「言葉を残そう」

ブログ版非公開

人間に戻りたーい

人たちがたくさん出てくる小説。
朝日ソノラマ「キマイラ」シリーズ、夢枕獏著。
(当時持ってた文庫の表紙をみつけたので→)

一番最初に読んだ10代の頃、手にしたものは文庫版で、名前も確か「幻獣少年 キマイラ」という名前だったはず。この作品出版形態を色々変えて出まくってるんですが、最近また復刻が始まり、懐かしくなってノベルス(新書サイズ)を買って読んでます。なんとか定期的に出てるのでしばらくは楽しめそうですが、また途中で止まるんだろうな。現在進行形で書いてるのかな、この先生は。

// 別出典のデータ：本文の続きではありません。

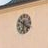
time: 6:21
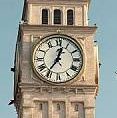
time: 12:36
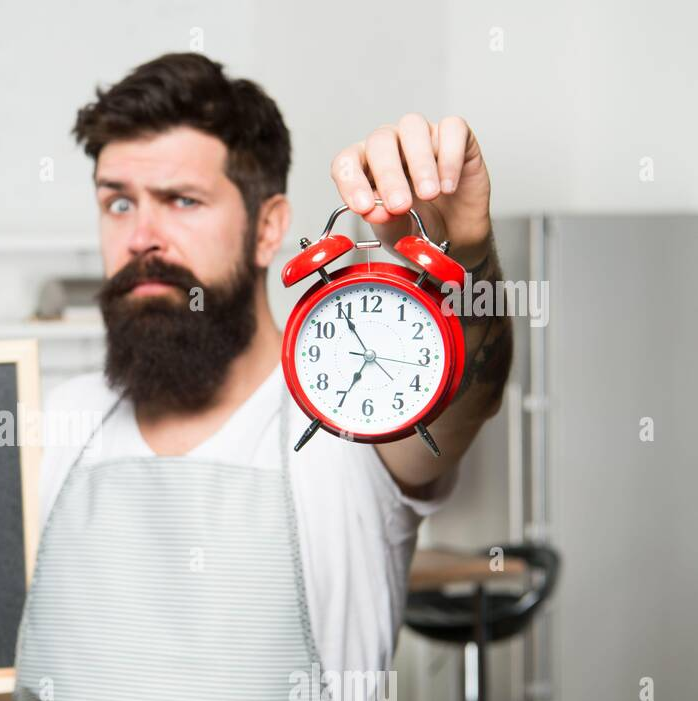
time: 6:54
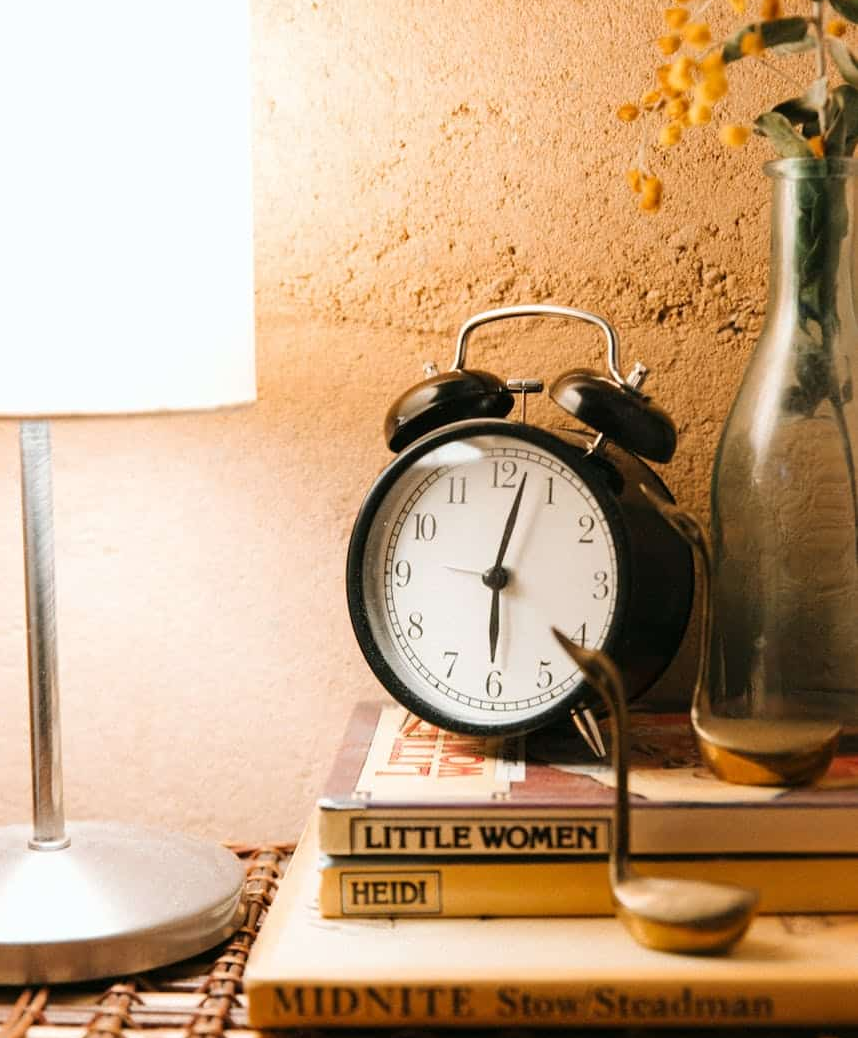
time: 6:02
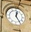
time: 12:24
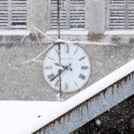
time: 9:38
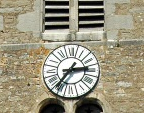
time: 2:36
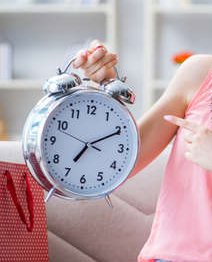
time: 7:10
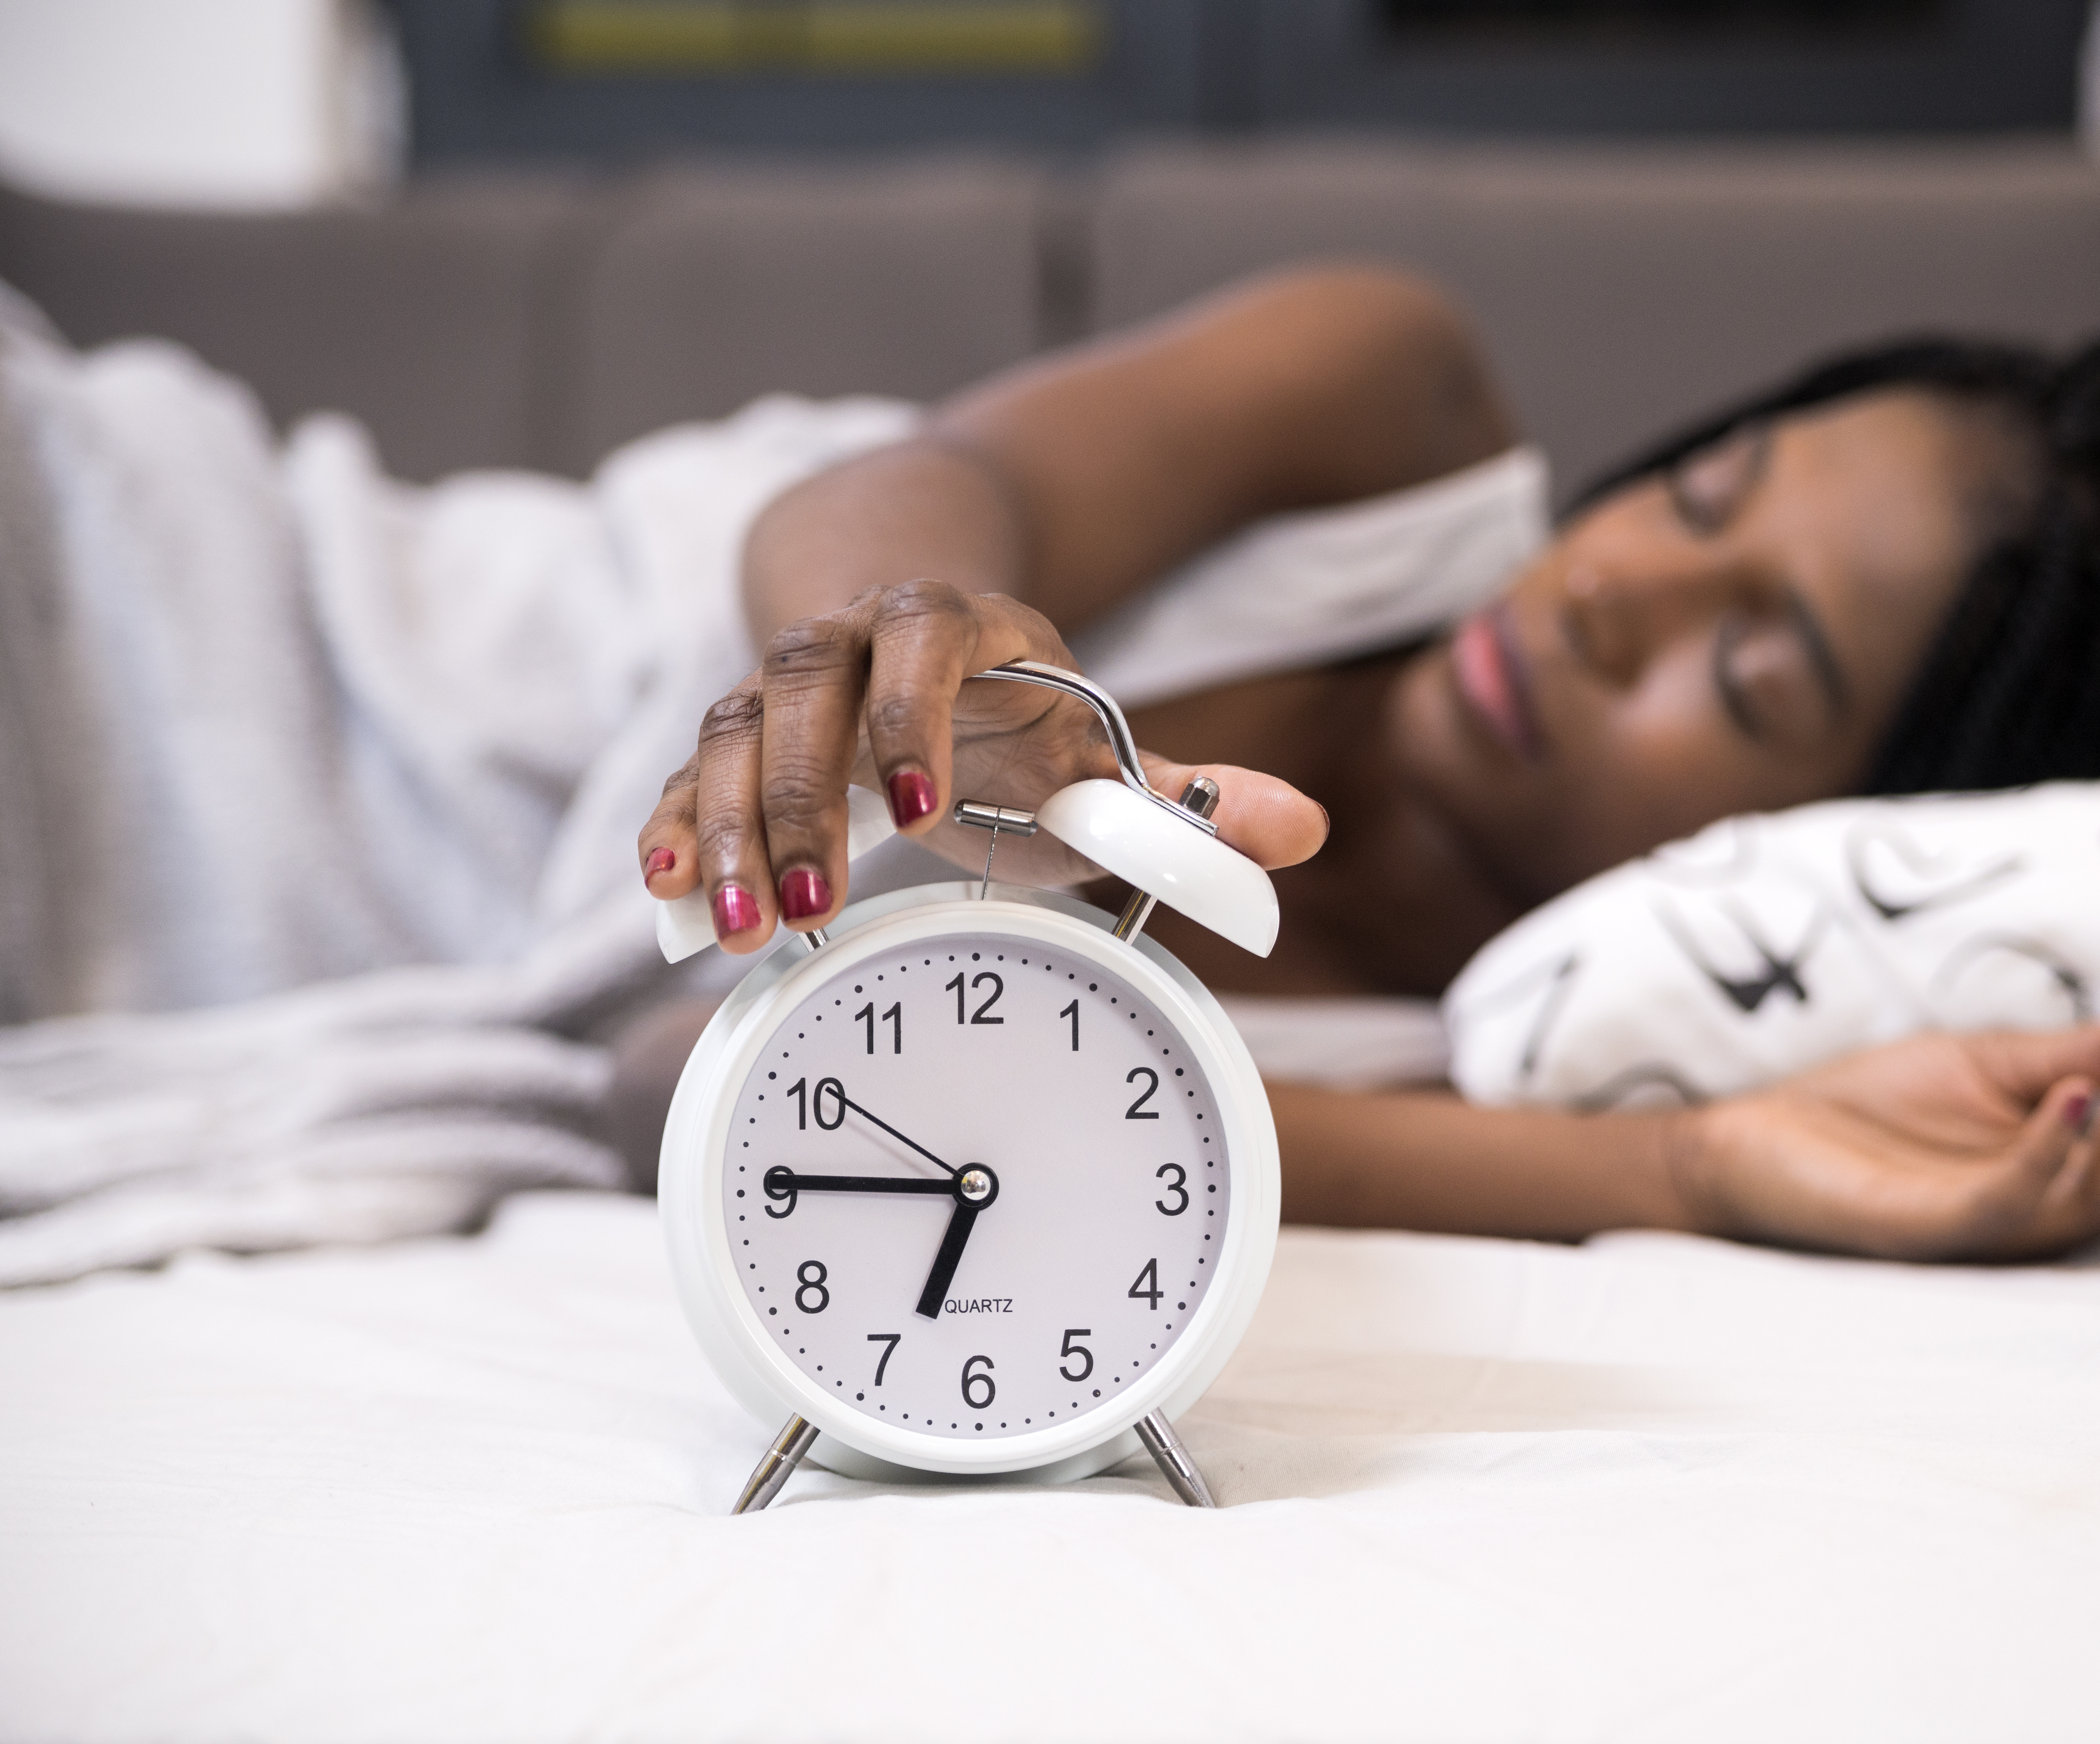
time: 6:45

初めて手にした時の衝撃は忘れられない。音楽もそういう事あるけど、インパクトが強すぎると内容と一緒に当時の思い出も同時にインプットされるじゃないですか。このCDを聴くとあの頃の恋愛を思い出すとか、青春時代が甦るみたいな。
この怪奇極まりない群像伝奇を読み始めた瞬間、確か大阪の国立病院で診察待ちをしていた。
母親と一緒に。幼少からの持病を定期的に診てもらうための通院だったように思う。待つ事には慣れている母が隣に座って何をするでもなく時を過ごし、自分は耳にイヤホンを突っ込んで名前を書くのも恥ずかしい当時のJ−POPを聞きながらページを捲った。
落下するような感覚で、どっぷり嵌った。
病院て、しかも大きな国立病院のイチ待合室って、診察室の前の個室よりも前に、所狭しとプラスティックの椅子が並んだ空間があるじゃないですか。駅のホームの椅子みたいな奴が廊下の脇に整然とならんで。その端っこに座ってね。夕方前の静かな時間。
生々しくて、血の匂いが行間から立ち昇ってきそうな文体と、子供の頃初めて接するエログロ、躍動感。天野喜孝の強烈な挿画。じっくり腰をすえて読むような時間ではないはずなのに、完璧に本の世界に落ちてった。

格闘、エロス、怪奇、冒険、青春、恋愛、そのすべてをぐちゃぐちゃに混ぜ合わせて、全部の要素をランダムに配列して、破綻なく紡いで、色褪せない時代を超えた物語。
今も読み続けているからストーリーは頭にしっかり入ってるんだけど、この作品は物語の面白さを超えた空気がずっと漂い続けてるんですよね。どれだけ面白い物語なんです、と力説するよりも、その妖しい空気感をなんとかして伝えたいような、そんな作品です。